Bu yöndeki filmler, yakın zamanda Gazze için de yapılacaktır. İhtimal mağduriyet konuları işlenecek ve yaptıkları soykırım ve katliamların üzerini yine mağduriyet filmleriyle örteceklerdir. Baksanıza ABD sözcüsü hiç utanmadan Gazze’de bir sivilin bile öldürülmediğini dile getirebiliyor. Öldürülen on binlerce masum çocuk ve kadın görüntüleri ortada olduğu halde.
Tam da işin bu noktasında acaba holokostun Gazze’deki mazlumlara uygulandığı gerçeğini kim örtebilir ki? Madem anlamı yakılmış ve yanıp kül olmuş ise acaba Gazze’de bundan başka ne oldu ki? Fırınlarda yakılanların iddia olduğu bir söylemde evlerinde/binalarda havaya uçurulan Gazze’liler neyin nesi ola ki? Toplama kamplarıyla edebiyat yapan bu dünün sözde mağduru bugünün ise zalimi; Gazze’de, Refah’ta milyonlarla ifade edilen muhacirleri nereye konumlandırıyor?
Adeta açık bir hapishane yani toplama kampı olan bir Filistin’den bahsediyoruz. Bu kampın zalimi bir zamanlar mazlum olduğunu filmlerle dünyanın gözüne sokan bir zalim. Bugünün zalimi… Yarın dünyanın gözünde artık bir mağduriyet edebiyatı yapmanın sana kazandıracağı bir şey olmaz.

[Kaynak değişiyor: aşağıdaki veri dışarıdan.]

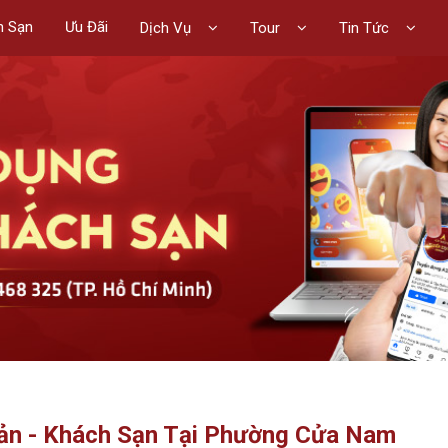
h Sạn
Ưu Đãi
Dịch Vụ
Tour
Tin Tức
oản - Khách Sạn Tại Phường Cửa Nam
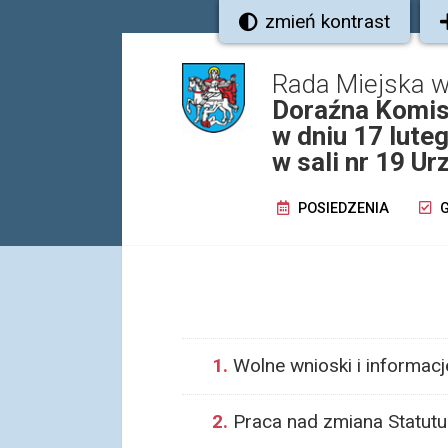
zmień kontrast
Rada Miejska 
Doraźna Komis
w dniu 17 lute
w sali nr 19 U
POSIEDZENIA
G
1.
Wolne wnioski i informacj
2.
Praca nad zmiana Statutu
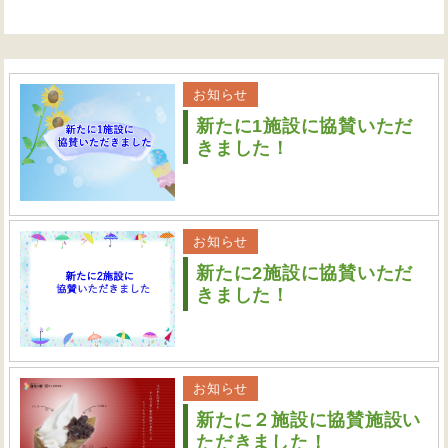
お知らせ
新たに1施設に協賛いただ
きました！
お知らせ
新たに2施設に協賛いただ
きました！
お知らせ
新たに２施設に協賛施設い
ただきました！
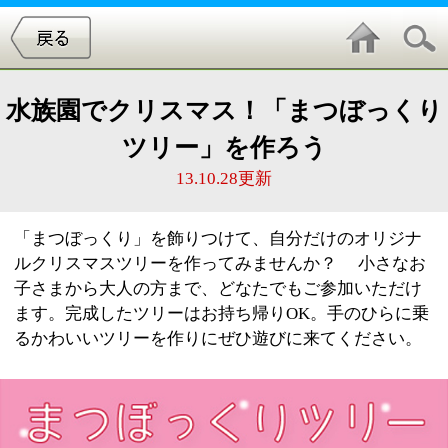
水族園でクリスマス！「まつぼっくり
ツリー」を作ろう
13.10.28更新
「まつぼっくり」を飾りつけて、自分だけのオリジナ
ルクリスマスツリーを作ってみませんか？ 小さなお
子さまから大人の方まで、どなたでもご参加いただけ
ます。完成したツリーはお持ち帰りOK。手のひらに乗
るかわいいツリーを作りにぜひ遊びに来てください。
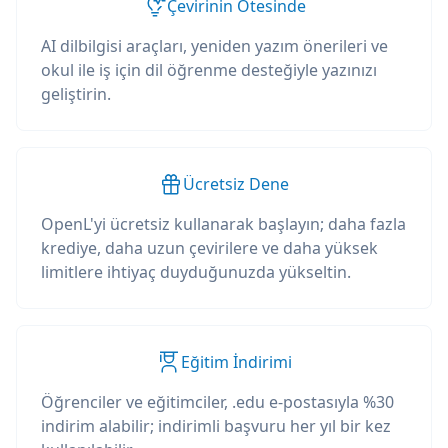
Çevirinin Ötesinde
AI dilbilgisi araçları, yeniden yazım önerileri ve
okul ile iş için dil öğrenme desteğiyle yazınızı
geliştirin.
Ücretsiz Dene
OpenL'yi ücretsiz kullanarak başlayın; daha fazla
krediye, daha uzun çevirilere ve daha yüksek
limitlere ihtiyaç duyduğunuzda yükseltin.
Eğitim İndirimi
Öğrenciler ve eğitimciler, .edu e-postasıyla %30
indirim alabilir; indirimli başvuru her yıl bir kez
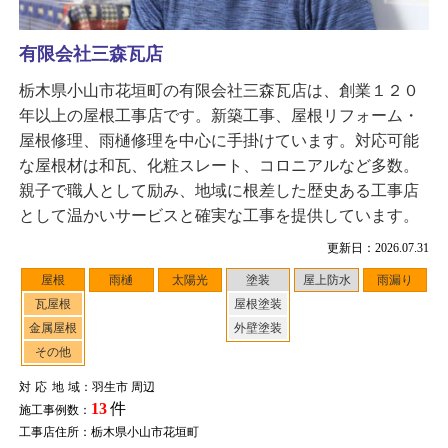
有限会社三森瓦店
栃木県小山市花垣町の有限会社三森瓦店は、創業１２０
年以上の屋根工事店です。新築工事、屋根リフォーム・
屋根修理、雨樋修理を中心に手掛けています。対応可能
な屋根材は和瓦、化粧スレート、コロニアルなど多数。
親子で職人として励み、地域に根差した歴史ある工事店
として温かいサービスと確実な工事を提供しています。
更新日：2026.07.31
屋根
雨樋
太陽光
塗装
屋上防水
雨漏り
瓦屋根
屋根塗装
金属屋根
外壁塗装
その他
対応地域
：羽生市 周辺
13
件
施工事例数：
工事店住所：栃木県小山市花垣町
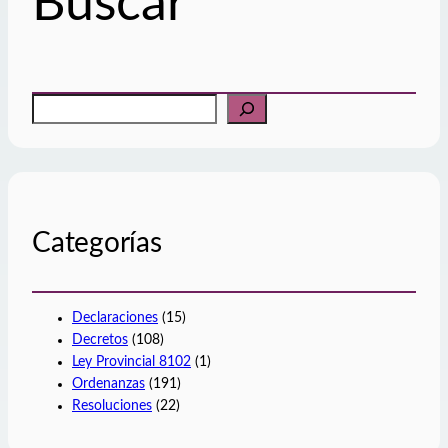
Buscar
B
u
s
c
a
r
Categorías
Declaraciones
(15)
Decretos
(108)
Ley Provincial 8102
(1)
Ordenanzas
(191)
Resoluciones
(22)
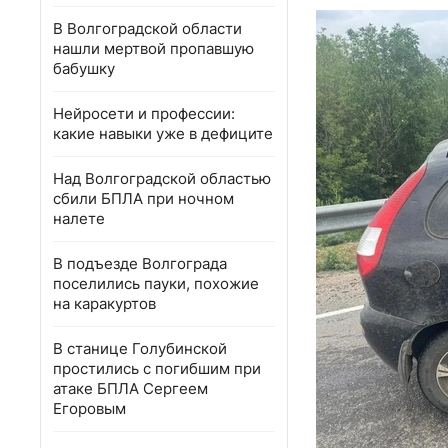
В Волгоградской области
нашли мертвой пропавшую
бабушку
Нейросети и профессии:
какие навыки уже в дефиците
Над Волгоградской областью
сбили БПЛА при ночном
налете
В подъезде Волгограда
поселились пауки, похожие
на каракуртов
В станице Голубинской
простились с погибшим при
атаке БПЛА Сергеем
Егоровым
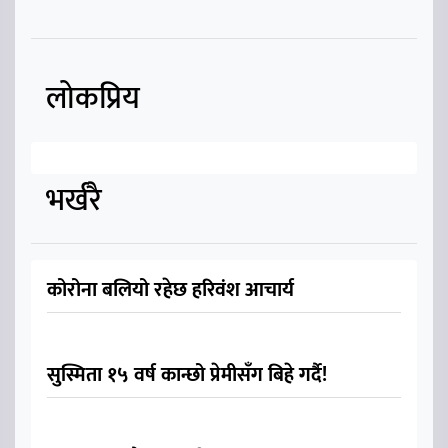
लोकप्रिय
भर्खरै
कोरोना बलियो रहेछ हरिवंश आचार्य
सुस्मिता १५ वर्ष कान्छो प्रेमीसँग बिहे गर्दै!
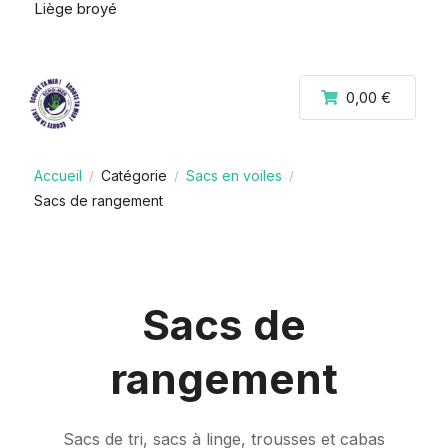
Liège broyé
0,00 €
Accueil
Catégorie
Sacs en voiles
/
/
/
Sacs de rangement
Sacs de
rangement
Sacs de tri, sacs à linge, trousses et cabas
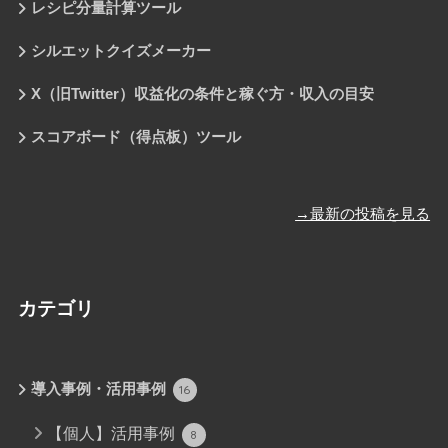
レシピ分量計算ツール
シルエットクイズメーカー
X（旧Twitter）収益化の条件と稼ぐ方・収入の目安
スコアボード（得点板）ツール
→最新の投稿を見る
カテゴリ
導入事例・活用事例
16
【個人】活用事例
8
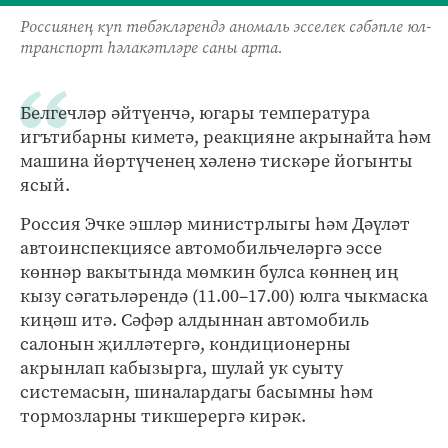
Россиянең күп төбәкләрендә аномаль эсселек сәбәпле юл-
транспорт һәлакәтләре саны арта.
Белгечләр әйтүенчә, югары температура
игътибарны киметә, реакцияне акрынайта һәм
машина йөртүченең хәленә тискәре йогынты
ясый.
Россия Эчке эшләр министрлыгы һәм Дәүләт
автоинспекциясе автомобильчеләргә эссе
көннәр вакытында мөмкин булса көннең иң
кызу сәгатьләрендә (11.00–17.00) юлга чыкмаска
киңәш итә. Сәфәр алдыннан автомобиль
салонын җилләтергә, кондиционерны
акрынлап кабызырга, шулай ук суыту
системасын, шиналардагы басымны һәм
тормозларны тикшерергә кирәк.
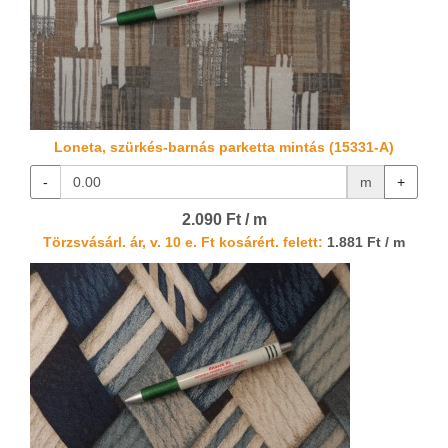
Loneta, szürkés-barnás parketta mintás (15331-A)
-
m
+
2.090 Ft / m
Törzsvásárl. ár, v. 10 e. Ft kosárért. felett:
1.881 Ft / m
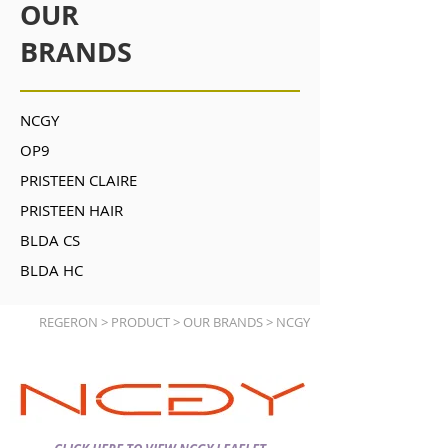
OUR
BRANDS
NCGY
OP9
PRISTEEN CLAIRE
PRISTEEN HAIR
BLDA CS
BLDA HC
REGERON > PRODUCT > OUR BRANDS > NCGY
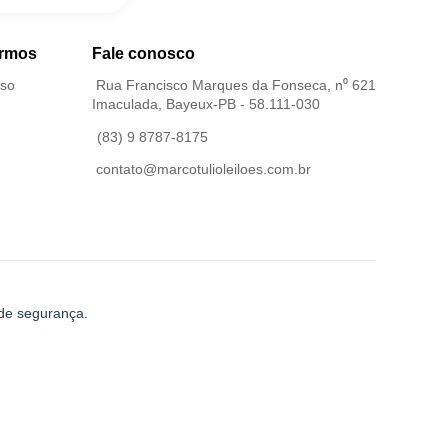
ermos
Fale conosco
Uso
Rua Francisco Marques da Fonseca, n⁰ 621
Imaculada, Bayeux-PB - 58.111-030
(83) 9 8787-8175
contato@marcotulioleiloes.com.br
 de segurança.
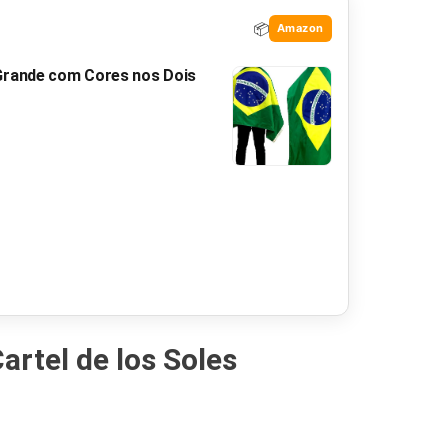
📦
Amazon
 Grande com Cores nos Dois
artel de los Soles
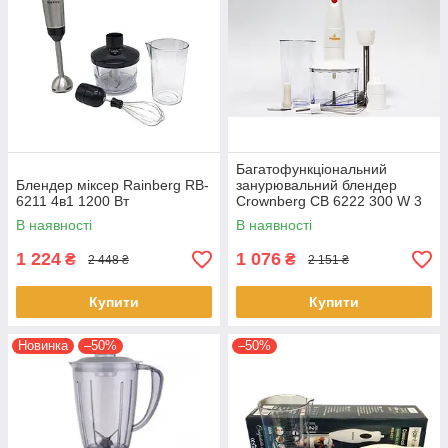
Багатофункціональний
Блендер міксер Rainberg RB-
занурювальний блендер
6211 4в1 1200 Вт
Crownberg CB 6222 300 W 3
в 1 електричний домашній
В наявності
В наявності
кухонний
1 224
1 076
₴
₴
2 448 ₴
2 151 ₴
Купити
Купити
Новинка
–50%
–50%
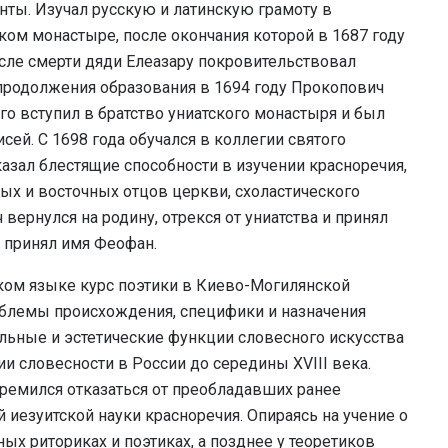
нты. Изучал русскую и латинскую грамоту в
ком монастыре, после окончания которой в 1687 году
сле смерти дяди Елеазару покровительствовал
продолжения образования в 1694 году Прокопович
его вступил в братство униатского монастыря и был
ей. С 1698 года обучался в коллегии святого
азал блестящие способности в изучении красноречия,
ных и восточных отцов церкви, схоластического
 вернулся на родину, отрекся от униатства и принял
и принял имя Феофан.
нском языке курс поэтики в Киево-Могилянской
облемы происхождения, специфики и назначения
ельные и эстетические функции словесного искусства
ии словесности в России до середины XVIII века.
стремился отказаться от преобладавших ранее
 иезуитской науки красноречия. Опираясь на учение о
ых риториках и поэтиках, а позднее у теоретиков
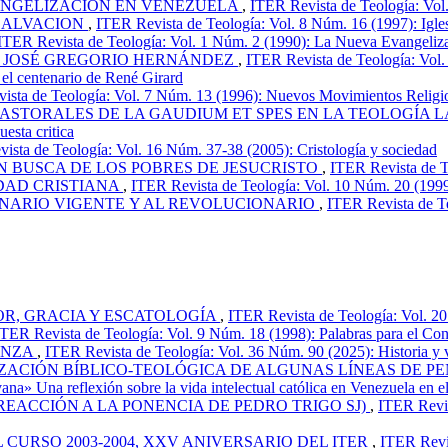
VANGELIZACION EN VENEZUELA
,
ITER Revista de Teología: Vol
SALVACION
,
ITER Revista de Teología: Vol. 8 Núm. 16 (1997): Igle
ITER Revista de Teología: Vol. 1 Núm. 2 (1990): La Nueva Evangeliz
E JOSÉ GREGORIO HERNÁNDEZ
,
ITER Revista de Teología: Vol.
n el centenario de René Girard
ista de Teología: Vol. 7 Núm. 13 (1996): Nuevos Movimientos Religi
PASTORALES DE LA GAUDIUM ET SPES EN LA TEOLOGÍA
sta critica
ista de Teología: Vol. 16 Núm. 37-38 (2005): Cristología y sociedad
N BUSCA DE LOS POBRES DE JESUCRISTO
,
ITER Revista de T
IDAD CRISTIANA
,
ITER Revista de Teología: Vol. 10 Núm. 20 (1999)
INARIO VIGENTE Y AL REVOLUCIONARIO
,
ITER Revista de T
OR, GRACIA Y ESCATOLOGÍA
,
ITER Revista de Teología: Vol. 2
ITER Revista de Teología: Vol. 9 Núm. 18 (1998): Palabras para el Con
ANZA
,
ITER Revista de Teología: Vol. 36 Núm. 90 (2025): Historia y
ACIÓN BÍBLICO-TEOLÓGICA DE ALGUNAS LÍNEAS DE P
na» Una reflexión sobre la vida intelectual católica en Venezuela en e
REACCIÓN A LA PONENCIA DE PEDRO TRIGO SJ)
,
ITER Revis
CURSO 2003-2004, XXV ANIVERSARIO DEL ITER
,
ITER Revis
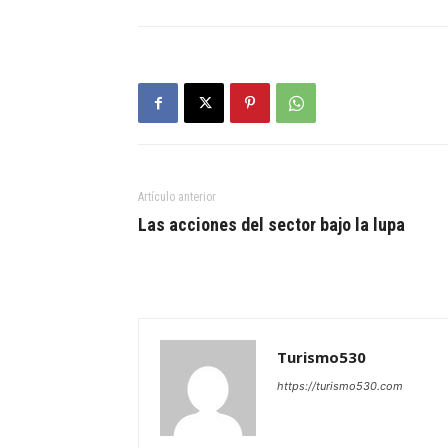
Artículo anterior
Las acciones del sector bajo la lupa
Turismo530
https://turismo530.com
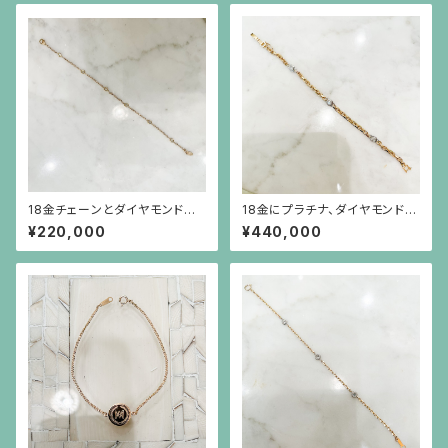
18金チェーンとダイヤモンドの
18金にプラチナ、ダイヤモンド、
ブレスレット
ルビー、サファイア、エメラルドの
¥220,000
¥440,000
リバーシブルブレスレット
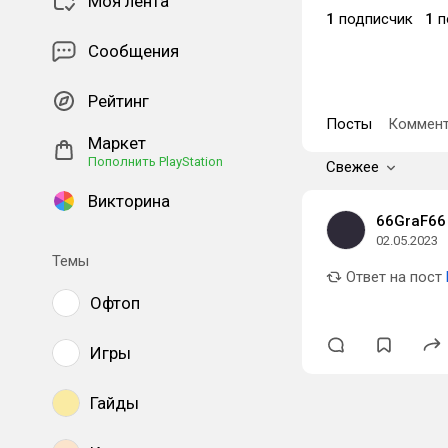
Моя лента
1
подписчик
1
п
Сообщения
Рейтинг
Посты
Коммент
Маркет
Пополнить PlayStation
Свежее
Викторина
66GraF66
02.05.2023
Темы
Ответ на пост
Офтоп
Игры
Гайды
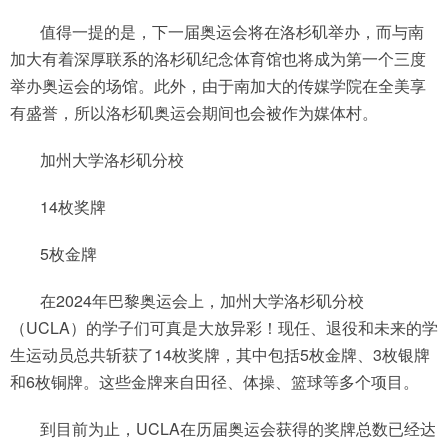
值得一提的是，下一届奥运会将在洛杉矶举办，而与南
加大有着深厚联系的洛杉矶纪念体育馆也将成为第一个三度
举办奥运会的场馆。此外，由于南加大的传媒学院在全美享
有盛誉，所以洛杉矶奥运会期间也会被作为媒体村。
加州大学洛杉矶分校
14枚奖牌
5枚金牌
在2024年巴黎奥运会上，加州大学洛杉矶分校
（UCLA）的学子们可真是大放异彩！现任、退役和未来的学
生运动员总共斩获了14枚奖牌，其中包括5枚金牌、3枚银牌
和6枚铜牌。这些金牌来自田径、体操、篮球等多个项目。
到目前为止，UCLA在历届奥运会获得的奖牌总数已经达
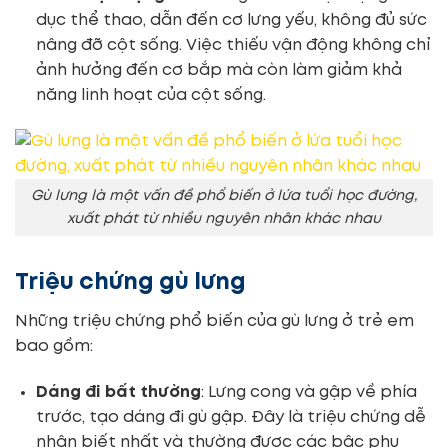
dục thể thao, dẫn đến cơ lưng yếu, không đủ sức
nâng đỡ cột sống. Việc thiếu vận động không chỉ
ảnh hưởng đến cơ bắp mà còn làm giảm khả
năng linh hoạt của cột sống.
Gù lưng là một vấn đề phổ biến ở lứa tuổi học đường,
xuất phát từ nhiều nguyên nhân khác nhau
Triệu chứng gù lưng
Những triệu chứng phổ biến của gù lưng ở trẻ em
bao gồm:
Dáng đi bất thường
: Lưng cong và gập về phía
trước, tạo dáng đi gù gập. Đây là triệu chứng dễ
nhận biết nhất và thường được các bậc phụ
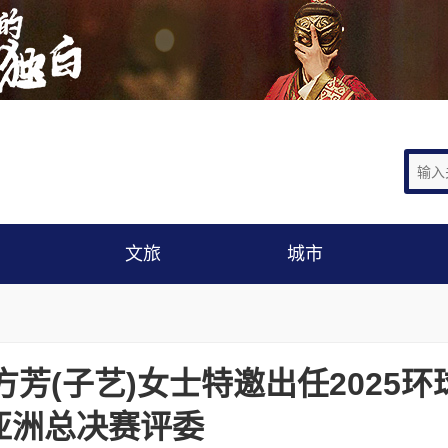
文旅
城市
芳(子艺)女士特邀出任2025环
亚洲总决赛评委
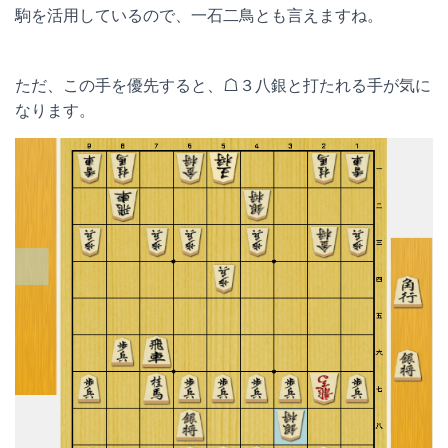
駒を活用しているので、一石二鳥とも言えますね。
ただ、この手を優先すると、☖３八銀と打たれる手が気に
なります。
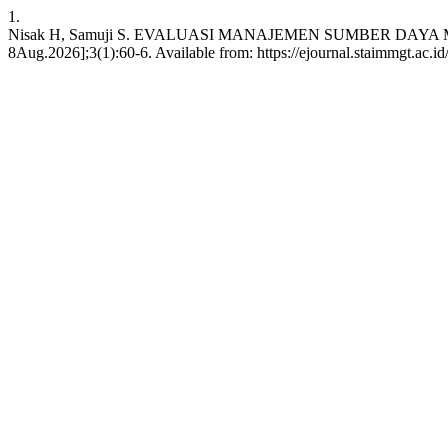
1.
Nisak H, Samuji S. EVALUASI MANAJEMEN SUMBER DAYA M
8Aug.2026];3(1):60-6. Available from: https://ejournal.staimmgt.ac.id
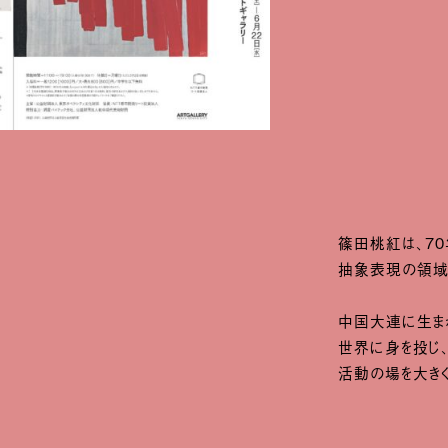
篠田桃紅は、7
抽象表現の領域
中国大連に生ま
世界に身を投じ、
活動の場を大き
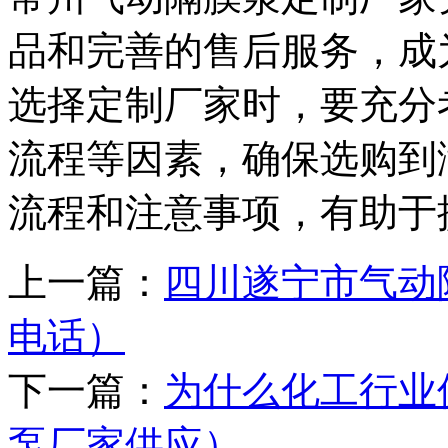
品和完善的售后服务，成
选择定制厂家时，要充分
流程等因素，确保选购到
流程和注意事项，有助于
上一篇：
四川遂宁市气动
电话）
下一篇：
为什么化工行业
泵厂家供应）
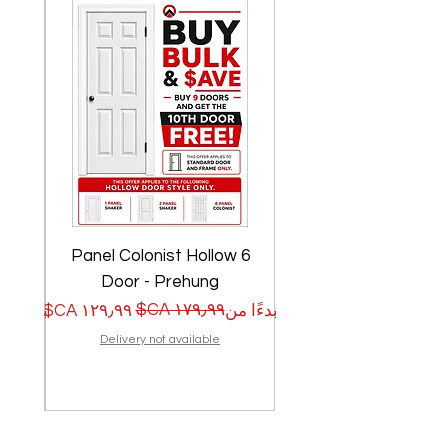
w
6 Panel Colonist Hollow
Door - Prehung
سعر البيع
سعر عادي
سعر الب
سعر عا
بدءًا من
بدءًا من
Delivery not available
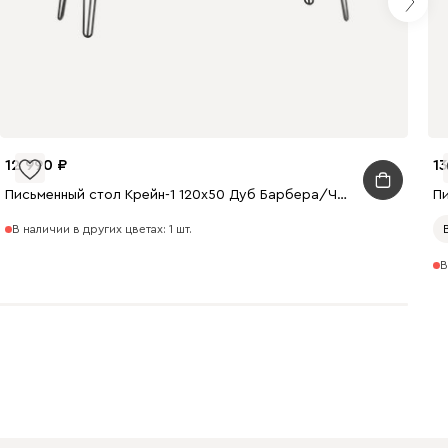
12 990
1
Письменный стол Крейн-1 120x50 Дуб Барбера/Черный
В наличии в других цветах: 1 шт.
В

Yüz yıl boyunca sinema ve medya yoluyla mağduru oynayan Siyonistlerin gerçek yüzünü böylelikle dünya tanıdı. Bu soykırım bittiğinde de hak ettikleri muameleyi göreceklerinden kuşku duymuyor ve içtenlikle buna inanıyorum. Allah, adaletle hükmeder. İnsanlar ise zulmeder.